++++ EXTRACT TO READ ++++

What do you think

BEFORE

AFTER

The object of a shoot is to aim a gun at a fast-moving object high in the sky – the pheasant, and to fire at it with the intention of hitting it. But there is a problem: pheasants do not fly high in the sky. People change the land so that they can make pheasants fly high in the sky.

This is how the land round my home was changed to make a pheasant shoot.

The land mass of Great Britain (including Northern Ireland, not shown) is approximately 60 million acres.

The population of Great Britain is also approximately 60 million. About 1 acre each.

The land mass of West Yorkshire is 501,300 acres.(1)

According to a report by the economic consultancy PACEC, 450,000 people shoot. So I am using the size of Yorkshire to represent the people who shoot, in proportion to the rest of the population.

People who shoot in Britain represent 0.75% of the population.




According to the PACEC report,(2) the 'shooting providers' have 'management responsibilities' for an astonishing 15 million hectares (shown in black) of the United Kingdom – about 37 million acres. This is equivalent to the whole of England and Wales.

++++

### TO DO
[A] Using the piece on pheasant shooting, mark each statement yes or no, quoting the words that decide it: (i) pheasants naturally fly high in the sky; (ii) a PACEC report puts the number of people who shoot at 450,000; (iii) shooting providers have management responsibilities for about 15 million acres of the United Kingdom.
[B] Resume the piece on pheasant shooting, writing on from its final sentence.
The entries that come next are not needed.

++++ RECORD EXCERPTS ++++

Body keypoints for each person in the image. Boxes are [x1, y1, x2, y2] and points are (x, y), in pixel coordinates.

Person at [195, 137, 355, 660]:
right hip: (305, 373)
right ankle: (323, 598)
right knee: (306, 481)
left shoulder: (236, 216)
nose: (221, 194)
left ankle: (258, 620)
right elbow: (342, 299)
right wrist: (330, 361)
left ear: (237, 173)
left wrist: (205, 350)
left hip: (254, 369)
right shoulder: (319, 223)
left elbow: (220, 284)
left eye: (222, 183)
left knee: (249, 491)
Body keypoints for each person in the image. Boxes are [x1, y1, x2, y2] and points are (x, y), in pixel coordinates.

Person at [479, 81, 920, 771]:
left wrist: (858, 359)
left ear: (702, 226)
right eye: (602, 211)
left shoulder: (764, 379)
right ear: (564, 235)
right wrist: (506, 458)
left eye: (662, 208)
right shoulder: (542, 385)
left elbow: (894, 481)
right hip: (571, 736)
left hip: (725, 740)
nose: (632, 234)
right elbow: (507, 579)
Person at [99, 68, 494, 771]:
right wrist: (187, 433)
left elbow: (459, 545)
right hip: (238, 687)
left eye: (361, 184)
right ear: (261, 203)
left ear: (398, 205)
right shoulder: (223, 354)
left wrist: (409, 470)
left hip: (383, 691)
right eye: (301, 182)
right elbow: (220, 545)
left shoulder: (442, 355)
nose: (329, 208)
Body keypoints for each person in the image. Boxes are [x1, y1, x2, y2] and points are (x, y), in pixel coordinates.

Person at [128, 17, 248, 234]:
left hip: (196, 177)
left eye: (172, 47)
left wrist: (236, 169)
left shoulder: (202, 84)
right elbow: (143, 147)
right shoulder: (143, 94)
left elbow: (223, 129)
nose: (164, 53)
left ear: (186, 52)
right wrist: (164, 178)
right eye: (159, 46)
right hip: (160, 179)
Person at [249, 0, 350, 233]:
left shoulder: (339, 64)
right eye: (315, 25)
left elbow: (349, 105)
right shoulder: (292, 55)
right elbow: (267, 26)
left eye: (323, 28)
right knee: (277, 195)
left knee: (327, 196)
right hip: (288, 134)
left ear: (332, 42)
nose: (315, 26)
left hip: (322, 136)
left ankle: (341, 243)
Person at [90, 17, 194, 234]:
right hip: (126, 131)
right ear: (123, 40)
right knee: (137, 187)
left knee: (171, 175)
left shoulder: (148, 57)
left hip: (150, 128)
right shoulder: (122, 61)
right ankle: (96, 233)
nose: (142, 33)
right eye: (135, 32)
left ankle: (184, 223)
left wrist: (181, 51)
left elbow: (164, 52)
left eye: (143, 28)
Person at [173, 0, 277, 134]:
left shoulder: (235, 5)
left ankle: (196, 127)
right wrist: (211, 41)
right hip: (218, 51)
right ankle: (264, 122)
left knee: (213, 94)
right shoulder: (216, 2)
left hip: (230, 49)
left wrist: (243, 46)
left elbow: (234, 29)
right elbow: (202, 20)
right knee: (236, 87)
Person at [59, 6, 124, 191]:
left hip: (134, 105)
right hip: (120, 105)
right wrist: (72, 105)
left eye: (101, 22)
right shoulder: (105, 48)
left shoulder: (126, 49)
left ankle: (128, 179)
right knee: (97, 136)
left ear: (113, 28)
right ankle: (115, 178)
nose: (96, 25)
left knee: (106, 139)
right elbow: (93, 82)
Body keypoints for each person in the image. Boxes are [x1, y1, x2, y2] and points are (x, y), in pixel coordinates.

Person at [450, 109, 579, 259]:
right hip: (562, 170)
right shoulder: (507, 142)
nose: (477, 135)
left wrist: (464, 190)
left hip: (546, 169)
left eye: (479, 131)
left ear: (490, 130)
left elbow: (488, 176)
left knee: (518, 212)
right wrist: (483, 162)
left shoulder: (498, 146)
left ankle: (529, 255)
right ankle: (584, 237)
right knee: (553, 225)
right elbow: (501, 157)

++++

### ANSWER SET
[A]
(i) No: "pheasants do not fly high in the sky."
(ii) Yes: "According to a report by the economic consultancy PACEC, 450,000 people shoot."
(iii) No: "an astonishing 15 million hectares (shown in black) of the United Kingdom – about 37 million acres."

[B]
The land mass ‘actively managed’,(2) for the leisure activity of  shooting, is five times more then the 1 million acres used for the leisure activity of gardening.(3)   5 million acres (shown in red) is represented by London, Hertfordshire, Berkshire, Buckinghamshire, Oxfordshire, Bedfordshire, Warwickshire, Northamptonshire, Leicestershire, West Midlands and Staffordshire.



  1. Counties by area http://en.wikipedia.org/wiki/List_of_ceremonial_counties_of_England_by_area
  2. PACEC Report PDF section 2.3 page 16 and section 4.1 page 53. http://www.shootingfacts.co.uk/pdf/pacecmainreport.pdf Glossy brochure page 7 and 8.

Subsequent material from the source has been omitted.